**TO DO**
Report each line of the material below that contains the word "Studies". Uppercase and lowercase letters count as different.

**EXERCISE MATERIALS**
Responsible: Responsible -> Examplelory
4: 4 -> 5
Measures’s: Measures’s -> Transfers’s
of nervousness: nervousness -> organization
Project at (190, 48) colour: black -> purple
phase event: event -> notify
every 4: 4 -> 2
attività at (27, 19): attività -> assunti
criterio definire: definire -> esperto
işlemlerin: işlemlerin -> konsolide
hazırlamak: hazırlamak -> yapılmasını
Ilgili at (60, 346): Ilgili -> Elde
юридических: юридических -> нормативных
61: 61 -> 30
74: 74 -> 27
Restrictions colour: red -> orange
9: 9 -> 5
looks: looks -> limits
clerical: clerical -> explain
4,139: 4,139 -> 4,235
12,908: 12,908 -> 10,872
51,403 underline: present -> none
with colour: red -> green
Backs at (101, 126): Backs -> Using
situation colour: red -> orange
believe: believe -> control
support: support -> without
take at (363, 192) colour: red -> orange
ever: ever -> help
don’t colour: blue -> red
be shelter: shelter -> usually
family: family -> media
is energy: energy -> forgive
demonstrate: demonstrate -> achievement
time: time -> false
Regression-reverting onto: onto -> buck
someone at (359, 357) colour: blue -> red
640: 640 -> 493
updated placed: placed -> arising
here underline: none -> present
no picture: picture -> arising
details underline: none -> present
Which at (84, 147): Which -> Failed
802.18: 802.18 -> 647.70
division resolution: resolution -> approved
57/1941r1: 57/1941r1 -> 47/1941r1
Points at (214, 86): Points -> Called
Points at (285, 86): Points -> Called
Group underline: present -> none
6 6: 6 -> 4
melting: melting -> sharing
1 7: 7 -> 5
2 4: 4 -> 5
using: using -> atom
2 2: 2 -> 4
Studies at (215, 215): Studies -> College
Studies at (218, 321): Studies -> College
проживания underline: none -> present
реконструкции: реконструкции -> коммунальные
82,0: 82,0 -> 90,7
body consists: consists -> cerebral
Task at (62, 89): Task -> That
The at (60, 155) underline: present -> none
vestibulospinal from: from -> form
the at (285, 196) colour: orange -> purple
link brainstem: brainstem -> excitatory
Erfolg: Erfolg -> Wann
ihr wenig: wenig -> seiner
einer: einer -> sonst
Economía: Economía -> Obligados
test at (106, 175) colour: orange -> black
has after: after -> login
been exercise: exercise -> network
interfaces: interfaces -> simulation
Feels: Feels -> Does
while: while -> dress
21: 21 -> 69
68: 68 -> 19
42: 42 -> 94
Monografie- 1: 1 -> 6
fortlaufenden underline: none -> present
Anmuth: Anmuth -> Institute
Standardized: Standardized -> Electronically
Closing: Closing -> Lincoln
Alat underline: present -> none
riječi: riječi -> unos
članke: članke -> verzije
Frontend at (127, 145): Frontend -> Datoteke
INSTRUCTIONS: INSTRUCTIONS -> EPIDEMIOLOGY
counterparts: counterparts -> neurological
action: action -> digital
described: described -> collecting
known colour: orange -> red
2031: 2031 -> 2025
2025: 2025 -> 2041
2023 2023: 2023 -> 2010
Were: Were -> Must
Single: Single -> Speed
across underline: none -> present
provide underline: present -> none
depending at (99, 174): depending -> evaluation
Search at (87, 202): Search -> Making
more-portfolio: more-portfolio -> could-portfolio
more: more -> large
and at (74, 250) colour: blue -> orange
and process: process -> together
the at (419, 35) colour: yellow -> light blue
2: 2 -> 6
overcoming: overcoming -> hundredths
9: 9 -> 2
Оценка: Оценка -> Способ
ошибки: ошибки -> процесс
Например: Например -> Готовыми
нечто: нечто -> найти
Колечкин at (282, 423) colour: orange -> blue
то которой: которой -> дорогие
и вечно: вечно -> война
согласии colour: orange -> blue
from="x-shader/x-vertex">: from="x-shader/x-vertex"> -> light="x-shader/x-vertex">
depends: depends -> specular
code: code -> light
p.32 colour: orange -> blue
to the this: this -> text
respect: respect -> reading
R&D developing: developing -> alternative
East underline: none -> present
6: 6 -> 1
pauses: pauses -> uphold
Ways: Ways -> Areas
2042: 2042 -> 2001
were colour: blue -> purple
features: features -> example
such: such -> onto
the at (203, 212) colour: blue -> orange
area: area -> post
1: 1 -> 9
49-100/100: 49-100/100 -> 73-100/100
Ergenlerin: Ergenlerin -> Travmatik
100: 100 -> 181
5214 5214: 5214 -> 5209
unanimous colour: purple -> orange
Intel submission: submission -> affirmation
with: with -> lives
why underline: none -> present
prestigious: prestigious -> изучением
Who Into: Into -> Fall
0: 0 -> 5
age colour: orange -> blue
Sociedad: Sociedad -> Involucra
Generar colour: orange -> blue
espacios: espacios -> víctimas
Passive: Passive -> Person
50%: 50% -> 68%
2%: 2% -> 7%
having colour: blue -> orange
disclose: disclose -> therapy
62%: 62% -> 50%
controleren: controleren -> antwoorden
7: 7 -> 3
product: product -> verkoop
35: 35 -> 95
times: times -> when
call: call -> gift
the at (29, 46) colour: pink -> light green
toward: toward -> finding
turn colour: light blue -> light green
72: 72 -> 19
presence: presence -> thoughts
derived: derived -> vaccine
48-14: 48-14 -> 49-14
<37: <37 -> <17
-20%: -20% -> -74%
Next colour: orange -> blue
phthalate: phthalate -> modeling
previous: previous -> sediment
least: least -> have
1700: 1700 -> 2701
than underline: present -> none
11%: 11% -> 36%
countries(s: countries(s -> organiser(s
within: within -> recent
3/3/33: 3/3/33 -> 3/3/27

**EXPECTED ANSWER**
Studies at (215, 215): Studies -> College
Studies at (218, 321): Studies -> College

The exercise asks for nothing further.